The parameters at a minimum point are obtained from calculus by setting the first derivative of the objective function to $0$. Gradient or slope is always $0$ at the minimum point. We have two unknown parameters, intercept ($\beta_0$) and slope ($\beta_1$) so, we will take the partial derivative of _SSE_ with respect to $\beta_0$ and $\beta_1$ separately. We will set both partial derivatives to 0 and solve for $\beta_0$ and $\beta_1$ separately.


Taking partial derivatives with respect to $\beta_0$:

$$\frac{\partial\ \text{SSE}}{\partial \beta_0}  = \frac{\partial }{\partial \beta_0}\sum(y_i-(\beta_0+\beta_1x_i))^2$$

Note that the derivative of the sum is the sum of the derivatives. So, we can take the derivative inside the summation.

$$\frac{\partial }{\partial \beta_0}\sum(y_i-(\beta_0+\beta_1x_i))^2 = \sum\frac{\partial }{\partial \beta_0}(y_i-(\beta_0+\beta_1x_i))^2 $$

Now, applying power rule and chain rule, we get:


$$= \sum2(y_i-(\beta_0+\beta_1x_i))(-1) $$

$$=-2\sum(y_i-(\beta_0+\beta_1x_i)) ......(1)$$



Now, with respect to $\beta_1$:


$$\frac{\partial\ {\text{SSE}} }{\partial \beta_1} = \frac{\partial }{\partial \beta_1}\sum(y_i-(\beta_0+\beta_1x_i))^2$$

Again, the derivative of the sum is the sum of the derivatives, So, we take the derivative inside the summation.
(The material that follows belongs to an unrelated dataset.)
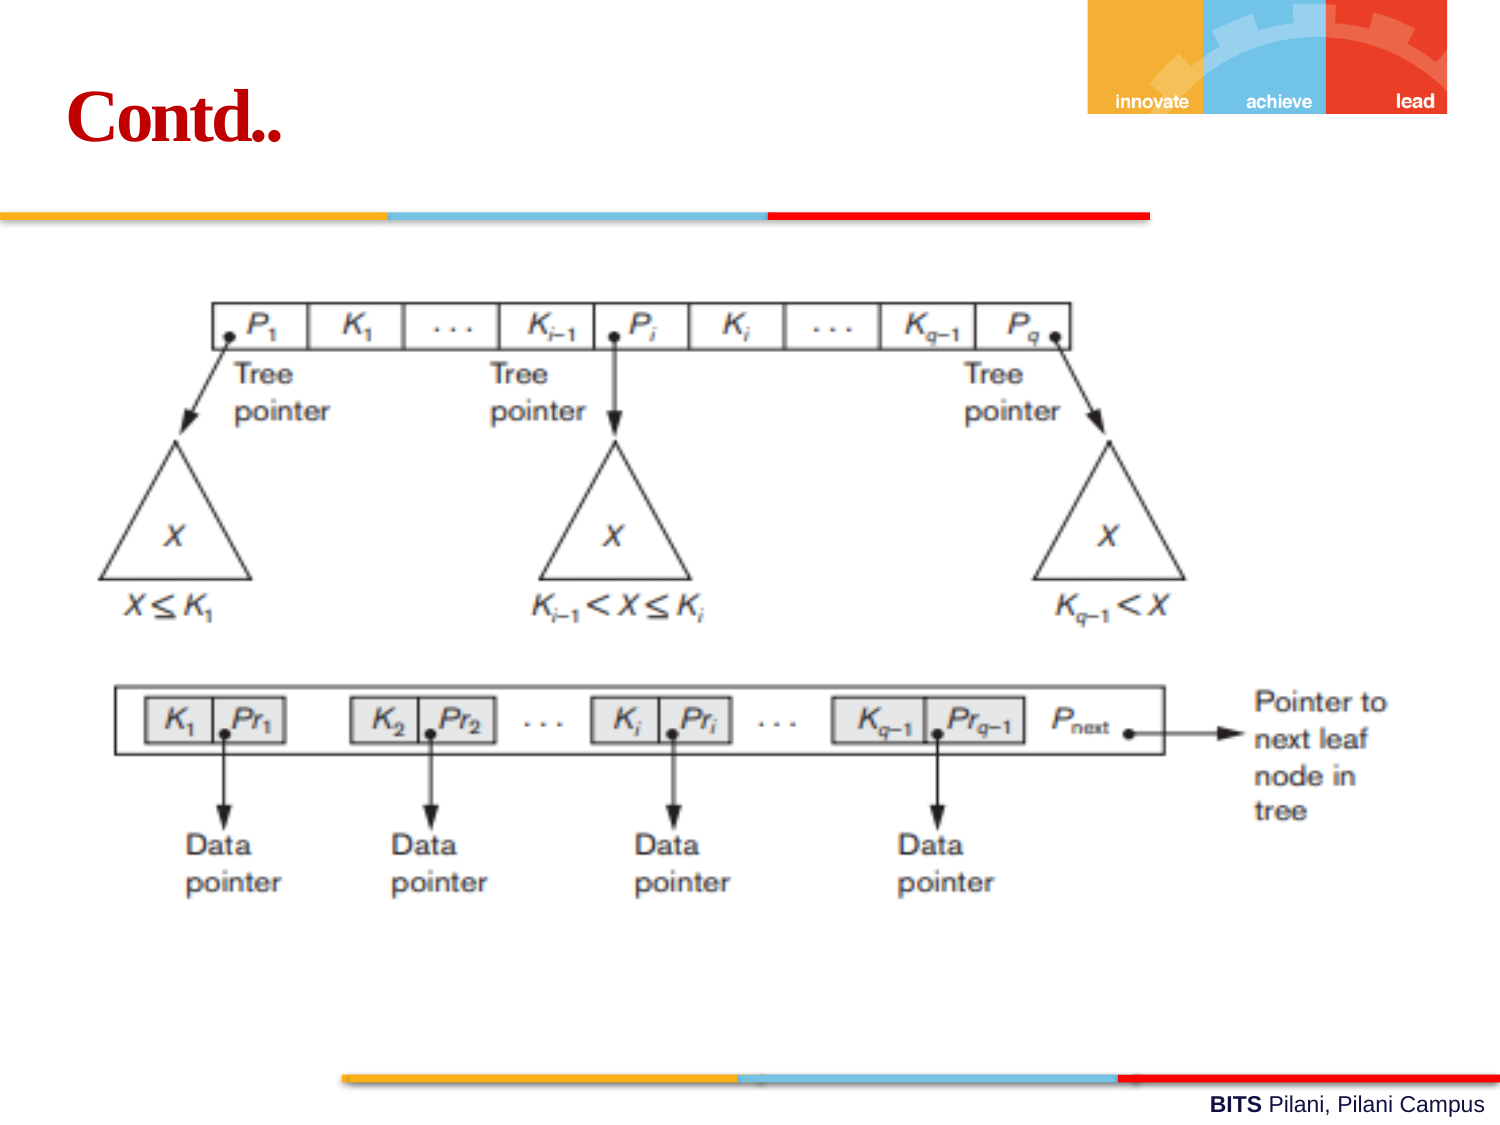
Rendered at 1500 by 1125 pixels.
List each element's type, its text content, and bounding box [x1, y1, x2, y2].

$$\frac{\partial }{\partial \beta_1}\sum(y_i-(\beta_0+\beta_1x_i))^2 = \sum\frac{\partial }{\partial \beta_1}(y_i-(\beta_0+\beta_1x_i))^2 $$


Applying power rule, $2$ comes out front and exponent becomes $1$. We will also apply chain rule to encounter the coefficient of $\beta_1$. 
$$= \sum2(y_i-(\beta_0+\beta_1x_i))(-x_i) $$

Cleaning up a bit, 

$$= -2\sum x_i(y_i-(\beta_0+\beta_1x_i)) ......(2)$$